◆ Objective
Return verbatim the stretch of the records from the line containing "genus: Tarentola" through the end of the records, including both of those ends.
___ Material shown ___
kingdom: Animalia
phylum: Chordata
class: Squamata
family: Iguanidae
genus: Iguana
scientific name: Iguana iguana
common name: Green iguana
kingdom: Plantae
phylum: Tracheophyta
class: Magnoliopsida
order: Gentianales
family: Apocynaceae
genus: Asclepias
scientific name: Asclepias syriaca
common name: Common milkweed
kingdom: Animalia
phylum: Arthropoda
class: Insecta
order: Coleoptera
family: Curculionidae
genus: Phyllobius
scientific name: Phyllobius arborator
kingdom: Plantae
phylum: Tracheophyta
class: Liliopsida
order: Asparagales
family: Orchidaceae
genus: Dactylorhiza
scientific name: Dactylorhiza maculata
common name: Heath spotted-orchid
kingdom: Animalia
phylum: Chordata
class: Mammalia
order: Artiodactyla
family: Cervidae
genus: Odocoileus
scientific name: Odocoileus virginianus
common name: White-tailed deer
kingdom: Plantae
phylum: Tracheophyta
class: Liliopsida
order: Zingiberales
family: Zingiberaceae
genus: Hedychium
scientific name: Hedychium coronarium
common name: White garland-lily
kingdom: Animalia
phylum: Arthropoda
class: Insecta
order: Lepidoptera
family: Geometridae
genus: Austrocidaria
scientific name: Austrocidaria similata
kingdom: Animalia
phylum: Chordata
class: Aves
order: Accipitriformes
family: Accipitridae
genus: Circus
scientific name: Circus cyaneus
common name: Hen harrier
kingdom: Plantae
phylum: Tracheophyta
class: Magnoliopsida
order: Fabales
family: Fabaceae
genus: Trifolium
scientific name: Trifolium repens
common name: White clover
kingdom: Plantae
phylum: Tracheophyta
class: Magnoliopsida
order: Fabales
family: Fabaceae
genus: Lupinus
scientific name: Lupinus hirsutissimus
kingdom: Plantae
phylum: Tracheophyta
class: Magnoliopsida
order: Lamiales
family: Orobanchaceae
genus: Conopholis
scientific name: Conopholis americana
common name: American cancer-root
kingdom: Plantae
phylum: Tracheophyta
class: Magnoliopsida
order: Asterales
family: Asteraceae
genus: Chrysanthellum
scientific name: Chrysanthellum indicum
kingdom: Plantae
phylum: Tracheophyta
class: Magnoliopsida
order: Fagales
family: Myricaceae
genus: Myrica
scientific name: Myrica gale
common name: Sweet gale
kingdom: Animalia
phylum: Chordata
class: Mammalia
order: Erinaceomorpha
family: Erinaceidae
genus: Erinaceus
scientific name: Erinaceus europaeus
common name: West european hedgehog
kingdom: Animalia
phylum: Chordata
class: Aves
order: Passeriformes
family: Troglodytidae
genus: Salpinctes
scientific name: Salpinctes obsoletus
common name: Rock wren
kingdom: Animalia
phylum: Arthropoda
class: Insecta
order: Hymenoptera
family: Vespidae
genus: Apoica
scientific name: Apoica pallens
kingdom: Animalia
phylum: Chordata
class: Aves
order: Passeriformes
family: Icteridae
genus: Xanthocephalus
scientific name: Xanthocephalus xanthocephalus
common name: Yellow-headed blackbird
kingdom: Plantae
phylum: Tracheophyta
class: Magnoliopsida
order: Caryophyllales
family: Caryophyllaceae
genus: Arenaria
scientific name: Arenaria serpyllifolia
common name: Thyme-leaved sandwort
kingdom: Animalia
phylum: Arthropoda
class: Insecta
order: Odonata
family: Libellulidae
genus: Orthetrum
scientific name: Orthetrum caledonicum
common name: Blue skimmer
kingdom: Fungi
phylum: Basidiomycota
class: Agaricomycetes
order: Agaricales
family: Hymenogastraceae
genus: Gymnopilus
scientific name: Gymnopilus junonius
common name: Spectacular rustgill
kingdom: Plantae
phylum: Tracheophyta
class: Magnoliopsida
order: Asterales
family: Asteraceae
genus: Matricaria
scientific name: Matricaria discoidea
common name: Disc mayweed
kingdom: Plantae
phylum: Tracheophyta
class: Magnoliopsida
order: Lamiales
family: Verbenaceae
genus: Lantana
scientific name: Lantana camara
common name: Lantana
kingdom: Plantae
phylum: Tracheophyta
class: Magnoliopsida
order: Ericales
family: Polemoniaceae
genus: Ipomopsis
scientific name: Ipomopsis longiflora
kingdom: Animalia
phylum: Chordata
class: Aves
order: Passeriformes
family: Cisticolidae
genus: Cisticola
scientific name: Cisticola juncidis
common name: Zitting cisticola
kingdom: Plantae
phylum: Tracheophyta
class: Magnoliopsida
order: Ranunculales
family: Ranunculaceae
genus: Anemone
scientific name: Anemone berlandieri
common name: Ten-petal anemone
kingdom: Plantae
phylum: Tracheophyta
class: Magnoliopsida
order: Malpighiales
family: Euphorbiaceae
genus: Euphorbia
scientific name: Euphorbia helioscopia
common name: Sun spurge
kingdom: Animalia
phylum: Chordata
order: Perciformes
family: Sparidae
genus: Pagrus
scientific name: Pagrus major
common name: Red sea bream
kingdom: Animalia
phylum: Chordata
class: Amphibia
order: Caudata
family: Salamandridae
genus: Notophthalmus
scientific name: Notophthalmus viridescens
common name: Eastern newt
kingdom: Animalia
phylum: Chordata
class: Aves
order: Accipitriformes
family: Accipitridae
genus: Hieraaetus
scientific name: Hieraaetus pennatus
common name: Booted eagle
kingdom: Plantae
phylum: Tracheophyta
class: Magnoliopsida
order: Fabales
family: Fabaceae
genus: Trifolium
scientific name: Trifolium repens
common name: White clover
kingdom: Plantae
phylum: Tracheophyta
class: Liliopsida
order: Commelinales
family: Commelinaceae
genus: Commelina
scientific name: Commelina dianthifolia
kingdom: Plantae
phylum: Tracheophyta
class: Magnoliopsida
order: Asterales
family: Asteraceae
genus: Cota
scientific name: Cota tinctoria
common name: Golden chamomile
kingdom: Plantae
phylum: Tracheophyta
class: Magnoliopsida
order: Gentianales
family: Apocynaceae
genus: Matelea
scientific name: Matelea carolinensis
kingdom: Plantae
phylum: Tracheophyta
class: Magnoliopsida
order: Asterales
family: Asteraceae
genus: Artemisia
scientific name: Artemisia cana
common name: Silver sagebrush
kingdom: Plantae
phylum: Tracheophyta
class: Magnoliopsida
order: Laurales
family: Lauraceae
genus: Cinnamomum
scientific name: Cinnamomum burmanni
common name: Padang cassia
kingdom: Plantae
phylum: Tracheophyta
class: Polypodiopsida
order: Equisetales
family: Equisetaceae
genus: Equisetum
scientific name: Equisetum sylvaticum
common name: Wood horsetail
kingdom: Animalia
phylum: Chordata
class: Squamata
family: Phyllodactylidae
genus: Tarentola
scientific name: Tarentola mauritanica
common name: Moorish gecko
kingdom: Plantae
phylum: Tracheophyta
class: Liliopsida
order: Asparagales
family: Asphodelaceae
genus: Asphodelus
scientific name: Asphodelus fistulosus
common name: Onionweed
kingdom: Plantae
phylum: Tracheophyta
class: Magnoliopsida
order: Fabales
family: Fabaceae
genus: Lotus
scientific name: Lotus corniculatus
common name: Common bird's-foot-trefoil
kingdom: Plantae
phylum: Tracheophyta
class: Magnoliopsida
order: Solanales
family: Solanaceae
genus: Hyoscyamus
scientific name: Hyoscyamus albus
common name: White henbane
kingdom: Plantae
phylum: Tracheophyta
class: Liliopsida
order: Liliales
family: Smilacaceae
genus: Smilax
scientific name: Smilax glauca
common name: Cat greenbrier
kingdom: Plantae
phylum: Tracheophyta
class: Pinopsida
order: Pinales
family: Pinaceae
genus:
___
◆ Solved problem
genus: Tarentola
scientific name: Tarentola mauritanica
common name: Moorish gecko
kingdom: Plantae
phylum: Tracheophyta
class: Liliopsida
order: Asparagales
family: Asphodelaceae
genus: Asphodelus
scientific name: Asphodelus fistulosus
common name: Onionweed
kingdom: Plantae
phylum: Tracheophyta
class: Magnoliopsida
order: Fabales
family: Fabaceae
genus: Lotus
scientific name: Lotus corniculatus
common name: Common bird's-foot-trefoil
kingdom: Plantae
phylum: Tracheophyta
class: Magnoliopsida
order: Solanales
family: Solanaceae
genus: Hyoscyamus
scientific name: Hyoscyamus albus
common name: White henbane
kingdom: Plantae
phylum: Tracheophyta
class: Liliopsida
order: Liliales
family: Smilacaceae
genus: Smilax
scientific name: Smilax glauca
common name: Cat greenbrier
kingdom: Plantae
phylum: Tracheophyta
class: Pinopsida
order: Pinales
family: Pinaceae
genus:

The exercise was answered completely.